Absence of mutual unbounded growth for almost all parameter values in the two-type Richardson model. (Q1879491)

The Richardson model is a~particular case of interacting particle systems. The two-type Richardson model is a~system with the three states \(\{0,1,2\}\) and the evolution described by the following flip rates: 1's and 2's never flip, while 0 flips to 1 (resp. 2) at rate \(\lambda _1\) \((\lambda _2)\) times the number of nearest neighbors with value 1 (2). The state 1 (2) at site \(x\in {\mathbb Z}^{d}\) means occupation by a~particle of the first (second) type, and once the site being occupied, it cannot be changed. Starting with only one particle of each type, there are only three possible scenarios: (i) The set of 1's surrounds the (finite) set of 2's. (ii) The set of 2's surrounds the (finite) set of 1's. (iii) Both the sets of 1's and 2's grow indefinitely.

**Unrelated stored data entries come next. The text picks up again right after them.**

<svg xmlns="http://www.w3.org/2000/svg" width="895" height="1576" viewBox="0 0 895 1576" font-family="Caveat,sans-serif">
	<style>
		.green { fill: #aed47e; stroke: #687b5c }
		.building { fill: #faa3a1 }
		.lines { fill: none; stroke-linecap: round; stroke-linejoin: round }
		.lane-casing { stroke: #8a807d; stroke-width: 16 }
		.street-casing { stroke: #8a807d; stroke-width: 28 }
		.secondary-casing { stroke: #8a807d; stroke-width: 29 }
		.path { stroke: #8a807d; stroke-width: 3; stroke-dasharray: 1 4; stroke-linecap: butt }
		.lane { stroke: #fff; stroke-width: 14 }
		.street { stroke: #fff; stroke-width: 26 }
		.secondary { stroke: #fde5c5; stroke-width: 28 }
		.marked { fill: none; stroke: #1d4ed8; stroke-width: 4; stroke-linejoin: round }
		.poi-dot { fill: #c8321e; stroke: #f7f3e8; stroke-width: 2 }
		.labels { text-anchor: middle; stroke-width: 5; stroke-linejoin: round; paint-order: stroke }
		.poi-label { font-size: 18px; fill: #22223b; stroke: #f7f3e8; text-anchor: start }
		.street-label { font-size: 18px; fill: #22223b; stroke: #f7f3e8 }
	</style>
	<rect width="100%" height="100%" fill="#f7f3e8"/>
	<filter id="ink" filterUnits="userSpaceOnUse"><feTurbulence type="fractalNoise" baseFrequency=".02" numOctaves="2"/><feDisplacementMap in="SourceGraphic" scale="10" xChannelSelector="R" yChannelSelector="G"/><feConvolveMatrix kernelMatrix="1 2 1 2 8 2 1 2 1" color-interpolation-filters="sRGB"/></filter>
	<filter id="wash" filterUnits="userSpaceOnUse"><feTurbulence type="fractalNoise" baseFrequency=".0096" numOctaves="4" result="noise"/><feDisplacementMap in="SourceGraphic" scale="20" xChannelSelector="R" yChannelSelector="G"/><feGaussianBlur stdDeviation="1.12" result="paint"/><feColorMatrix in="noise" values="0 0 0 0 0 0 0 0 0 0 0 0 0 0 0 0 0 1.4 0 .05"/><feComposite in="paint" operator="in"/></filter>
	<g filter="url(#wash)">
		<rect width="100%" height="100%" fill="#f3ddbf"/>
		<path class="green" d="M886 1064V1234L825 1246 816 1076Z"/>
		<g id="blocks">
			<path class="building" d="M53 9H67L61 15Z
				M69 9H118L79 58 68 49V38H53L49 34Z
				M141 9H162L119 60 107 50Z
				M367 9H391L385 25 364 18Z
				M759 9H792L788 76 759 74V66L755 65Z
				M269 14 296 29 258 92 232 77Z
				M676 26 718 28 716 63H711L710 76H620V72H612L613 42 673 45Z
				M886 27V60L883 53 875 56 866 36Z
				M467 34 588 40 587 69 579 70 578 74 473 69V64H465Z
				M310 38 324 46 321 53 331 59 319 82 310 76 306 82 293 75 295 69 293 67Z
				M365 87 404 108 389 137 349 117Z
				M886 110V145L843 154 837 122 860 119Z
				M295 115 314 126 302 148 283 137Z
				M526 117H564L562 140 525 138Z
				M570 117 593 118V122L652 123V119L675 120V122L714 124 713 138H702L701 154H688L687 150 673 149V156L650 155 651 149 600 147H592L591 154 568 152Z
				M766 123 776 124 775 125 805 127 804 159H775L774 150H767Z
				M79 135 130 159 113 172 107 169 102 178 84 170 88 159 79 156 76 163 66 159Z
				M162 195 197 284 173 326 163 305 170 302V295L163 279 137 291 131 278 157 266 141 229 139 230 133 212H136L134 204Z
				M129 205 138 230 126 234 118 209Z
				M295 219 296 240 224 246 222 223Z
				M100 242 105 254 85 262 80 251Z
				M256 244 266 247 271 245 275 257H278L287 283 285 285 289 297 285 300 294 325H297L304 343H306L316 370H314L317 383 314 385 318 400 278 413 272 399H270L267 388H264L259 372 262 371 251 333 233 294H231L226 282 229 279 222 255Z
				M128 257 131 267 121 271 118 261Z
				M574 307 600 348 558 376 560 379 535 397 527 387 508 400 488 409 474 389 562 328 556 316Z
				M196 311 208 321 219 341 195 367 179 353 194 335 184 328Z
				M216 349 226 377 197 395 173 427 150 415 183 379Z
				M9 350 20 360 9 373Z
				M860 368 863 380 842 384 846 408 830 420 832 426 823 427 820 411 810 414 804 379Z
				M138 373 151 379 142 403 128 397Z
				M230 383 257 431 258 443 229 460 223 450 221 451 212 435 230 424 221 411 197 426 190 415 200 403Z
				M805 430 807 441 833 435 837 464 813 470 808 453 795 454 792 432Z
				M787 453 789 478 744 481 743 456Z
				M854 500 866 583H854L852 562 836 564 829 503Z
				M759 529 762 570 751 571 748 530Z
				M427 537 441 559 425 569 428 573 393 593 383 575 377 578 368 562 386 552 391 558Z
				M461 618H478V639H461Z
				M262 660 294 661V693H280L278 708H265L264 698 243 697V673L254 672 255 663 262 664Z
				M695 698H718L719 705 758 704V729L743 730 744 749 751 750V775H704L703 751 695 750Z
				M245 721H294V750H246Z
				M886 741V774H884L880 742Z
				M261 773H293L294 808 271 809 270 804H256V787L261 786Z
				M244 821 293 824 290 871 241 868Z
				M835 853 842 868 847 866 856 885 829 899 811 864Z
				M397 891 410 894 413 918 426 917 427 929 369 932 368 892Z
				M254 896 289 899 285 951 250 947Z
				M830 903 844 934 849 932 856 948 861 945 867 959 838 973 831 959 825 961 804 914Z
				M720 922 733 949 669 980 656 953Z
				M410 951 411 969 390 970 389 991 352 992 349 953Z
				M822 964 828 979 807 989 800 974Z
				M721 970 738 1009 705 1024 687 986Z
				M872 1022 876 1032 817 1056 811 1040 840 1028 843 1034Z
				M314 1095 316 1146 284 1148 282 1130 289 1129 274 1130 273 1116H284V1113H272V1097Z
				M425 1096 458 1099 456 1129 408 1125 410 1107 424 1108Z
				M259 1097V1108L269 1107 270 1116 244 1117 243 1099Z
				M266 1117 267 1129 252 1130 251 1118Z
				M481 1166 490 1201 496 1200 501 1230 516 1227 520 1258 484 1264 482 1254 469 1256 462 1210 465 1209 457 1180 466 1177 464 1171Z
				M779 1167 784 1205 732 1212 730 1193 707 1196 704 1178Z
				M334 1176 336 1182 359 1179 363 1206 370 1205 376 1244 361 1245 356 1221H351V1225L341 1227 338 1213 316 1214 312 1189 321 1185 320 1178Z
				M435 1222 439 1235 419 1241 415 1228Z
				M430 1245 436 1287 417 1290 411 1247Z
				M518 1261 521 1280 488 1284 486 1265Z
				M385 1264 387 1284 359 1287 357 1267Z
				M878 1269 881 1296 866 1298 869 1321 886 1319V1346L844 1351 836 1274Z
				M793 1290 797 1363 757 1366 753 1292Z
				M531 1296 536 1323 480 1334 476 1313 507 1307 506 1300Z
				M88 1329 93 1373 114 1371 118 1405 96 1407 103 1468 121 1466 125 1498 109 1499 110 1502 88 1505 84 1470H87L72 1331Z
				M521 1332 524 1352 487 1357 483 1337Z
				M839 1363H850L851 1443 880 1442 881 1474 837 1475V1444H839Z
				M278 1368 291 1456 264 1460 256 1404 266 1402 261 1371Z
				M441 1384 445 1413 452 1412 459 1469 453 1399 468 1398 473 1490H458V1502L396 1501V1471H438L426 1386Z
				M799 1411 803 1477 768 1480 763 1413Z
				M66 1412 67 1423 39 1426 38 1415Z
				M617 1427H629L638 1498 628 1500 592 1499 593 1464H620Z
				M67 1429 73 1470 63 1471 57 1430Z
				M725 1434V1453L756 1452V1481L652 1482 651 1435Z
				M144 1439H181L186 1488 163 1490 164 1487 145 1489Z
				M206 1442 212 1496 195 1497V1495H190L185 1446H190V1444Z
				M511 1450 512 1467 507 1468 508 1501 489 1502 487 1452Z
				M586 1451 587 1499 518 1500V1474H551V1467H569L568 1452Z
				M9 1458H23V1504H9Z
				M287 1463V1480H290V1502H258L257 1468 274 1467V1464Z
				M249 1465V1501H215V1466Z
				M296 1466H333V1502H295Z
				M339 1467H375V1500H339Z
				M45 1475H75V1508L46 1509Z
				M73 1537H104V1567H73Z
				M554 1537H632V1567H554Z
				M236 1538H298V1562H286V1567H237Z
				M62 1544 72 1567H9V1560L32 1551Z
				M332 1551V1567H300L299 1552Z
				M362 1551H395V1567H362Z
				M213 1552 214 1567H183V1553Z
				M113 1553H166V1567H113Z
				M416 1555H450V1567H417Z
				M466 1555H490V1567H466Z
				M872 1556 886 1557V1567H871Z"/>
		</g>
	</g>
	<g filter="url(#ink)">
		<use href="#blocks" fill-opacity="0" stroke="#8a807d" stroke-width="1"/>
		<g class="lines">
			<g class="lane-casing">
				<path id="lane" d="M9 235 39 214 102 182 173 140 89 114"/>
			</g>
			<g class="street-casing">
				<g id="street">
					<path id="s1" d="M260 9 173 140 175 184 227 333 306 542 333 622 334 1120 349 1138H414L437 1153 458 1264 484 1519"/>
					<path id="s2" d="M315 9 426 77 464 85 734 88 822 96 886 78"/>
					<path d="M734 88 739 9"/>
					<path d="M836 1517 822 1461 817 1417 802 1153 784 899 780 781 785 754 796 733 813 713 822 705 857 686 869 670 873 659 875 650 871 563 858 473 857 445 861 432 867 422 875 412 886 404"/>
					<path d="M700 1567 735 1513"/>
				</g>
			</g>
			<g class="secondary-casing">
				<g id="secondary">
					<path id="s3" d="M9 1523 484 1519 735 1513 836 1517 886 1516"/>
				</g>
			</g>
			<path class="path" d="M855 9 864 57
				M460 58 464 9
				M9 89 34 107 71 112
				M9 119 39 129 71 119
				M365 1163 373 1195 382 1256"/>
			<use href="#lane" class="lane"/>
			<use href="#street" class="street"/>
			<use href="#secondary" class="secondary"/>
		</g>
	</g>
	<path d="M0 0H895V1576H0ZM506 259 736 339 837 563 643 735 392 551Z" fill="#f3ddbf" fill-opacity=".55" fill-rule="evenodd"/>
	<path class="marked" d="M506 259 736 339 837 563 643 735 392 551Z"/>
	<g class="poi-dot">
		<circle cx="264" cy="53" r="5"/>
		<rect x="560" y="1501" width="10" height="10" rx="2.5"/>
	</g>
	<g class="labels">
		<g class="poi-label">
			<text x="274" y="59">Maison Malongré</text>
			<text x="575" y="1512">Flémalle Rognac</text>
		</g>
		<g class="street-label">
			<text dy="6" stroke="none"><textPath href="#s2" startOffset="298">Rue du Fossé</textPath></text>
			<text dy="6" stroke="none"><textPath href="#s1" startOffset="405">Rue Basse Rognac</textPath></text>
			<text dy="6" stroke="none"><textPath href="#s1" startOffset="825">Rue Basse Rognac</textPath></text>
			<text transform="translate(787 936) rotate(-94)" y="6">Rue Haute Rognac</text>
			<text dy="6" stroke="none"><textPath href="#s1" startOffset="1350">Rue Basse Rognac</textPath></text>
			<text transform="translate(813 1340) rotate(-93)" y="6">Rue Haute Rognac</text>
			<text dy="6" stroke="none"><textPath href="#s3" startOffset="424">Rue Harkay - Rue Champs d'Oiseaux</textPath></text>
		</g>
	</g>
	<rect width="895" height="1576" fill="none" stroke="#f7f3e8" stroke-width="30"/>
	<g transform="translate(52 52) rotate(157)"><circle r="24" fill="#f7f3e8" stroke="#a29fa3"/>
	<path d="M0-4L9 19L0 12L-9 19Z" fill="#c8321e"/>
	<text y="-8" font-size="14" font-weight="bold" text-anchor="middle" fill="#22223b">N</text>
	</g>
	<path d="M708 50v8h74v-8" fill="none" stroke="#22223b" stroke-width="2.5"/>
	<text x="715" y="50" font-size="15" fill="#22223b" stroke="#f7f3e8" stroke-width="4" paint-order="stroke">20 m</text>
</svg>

The problem to be solved is whether the scenario (iii) can happen with positive probability. In a~previous paper the authors proved that for \(d=2\) and \(\lambda _1=\lambda _2\), (iii) really occurs with positive probability. In the present paper they conjecture that (iii) has zero probability whenever \(\lambda _1\neq \lambda _2\). As the main result of the paper they manage to prove the conjecture for \(\lambda _1=1\) and all but countably many values of \(\lambda _2\).